EU investment into the Russian utility sector
If one sees Russia’s actions in the context of trying to gain back its economic freedom after feeling strong-armed into deals, in the 1990s, as the West exploited Russia’s weakness, then one can make three observations about the prognosis for EU firms' investment into the privatizing Russian utility sector right now; the firms being spun out of RAO UES. Now, RAO UES is right that Russia’s electricity infrastructure needs literally billions of Euros spent into replacing and expanding it; at least 10 billion Euros. But Russia doesn’t need foreigners for that:
- Russia is flush with cash to invest: just see how even the non-oil sector of the RTS and MICEX exchanges, in Moscow, have done
- There is no better definition of strategic industry than electricity, so “no”, foreigners won’t be allowed to buy up GenCos on the cheap, nor control distribution. They'll have to compete for minority stakes.
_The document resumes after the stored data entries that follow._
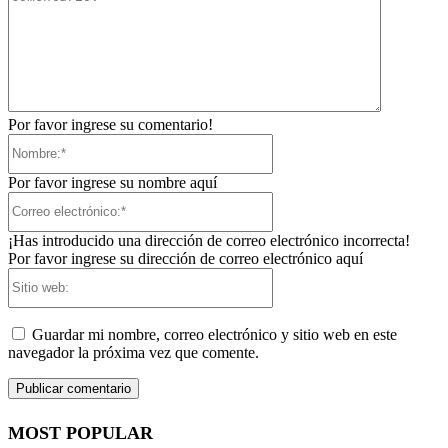
Por favor ingrese su comentario!
Nombre:*
Por favor ingrese su nombre aquí
Correo
electrónico:*
¡Has introducido una dirección de correo electrónico incorrecta!
Por favor ingrese su dirección de correo electrónico aquí
Sitio
web:
Guardar mi nombre, correo electrónico y sitio web en este
navegador la próxima vez que comente.
MOST POPULAR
- And, as the Spanish Stock Exchange Commissions treatment of E.On Ruhrgas’s bid for Endesa, or the French consolidation of national gas assets between Compagnie de Suez and Gaz de France, has shown us: Europe talks free markets, but still sometimes practices national protectionism in energy: so the Russian State is unmoved at any negative comments on the fact that Gazprom looks likely to integrate, vertically, into power generation, distribution and supply. It is good business sense for Gazprom.
Prospects for the EU-Russia Summit
While Poland plays its juvenile game with Russia over meat exports – and holds up EU-Russia agreements – expect a very frosty Summit. Also, one hears President Putin doesn’t especially warm to Mr Barosso. I don't know if this true, of course, but if it is then, adopting the Cleopatra’s nose school of history, then I don't expect the EU to make any huge break-throughs at the Summit...
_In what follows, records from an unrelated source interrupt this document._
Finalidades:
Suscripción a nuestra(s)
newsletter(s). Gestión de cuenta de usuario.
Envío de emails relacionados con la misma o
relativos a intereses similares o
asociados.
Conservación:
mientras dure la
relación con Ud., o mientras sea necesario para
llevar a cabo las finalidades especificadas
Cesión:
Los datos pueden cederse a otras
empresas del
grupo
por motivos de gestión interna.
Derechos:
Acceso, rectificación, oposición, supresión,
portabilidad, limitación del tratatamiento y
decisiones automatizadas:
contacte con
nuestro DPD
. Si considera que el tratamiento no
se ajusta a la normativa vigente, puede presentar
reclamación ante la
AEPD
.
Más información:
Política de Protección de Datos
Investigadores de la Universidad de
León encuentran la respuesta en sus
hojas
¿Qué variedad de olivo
This reminds me: in Kyiv last week I heard Deputy Head of the Presidential Secretariat, Alexander Chaliy, give a rousing speech in defence of the Ukrainian political system. He was like the entertainment director on board the Titanic talking up Ukraine and spinning the situation President Yuschenko is in. Quite apart from the memorable feat of spin, I just loved his comment that "The European Union needs its own Perestroika and Ukraine shouldn't think about joining it. Ukraine should be like Norway: good relations with the EU but not a part of it. And like Switzerland: where Russians can invest offshore."
Now that's a more moderated message than I have heard from President Yushencko and, of course, one Russia would welcome (implying, as it does, Ukraine's "equal disengagement and equal co-operation" between Russia and the EU).
One closing thought on EU energy security. Don’t think in terms of Russia ‘cutting Europe off’. Of course it won't.
Think about where the new Russian reserves of oil and gas are (Siberia and the Russian Far East), think of the massive rising demand in China, South East Asia and Japan and think this: ‘in twenty years time can the higher-cost, lower productivity economies of the EU actually afford Russian oil and gas?’
And then think again as to why EU states are just desperate for Russia to ensnare herself in the Energy Charter.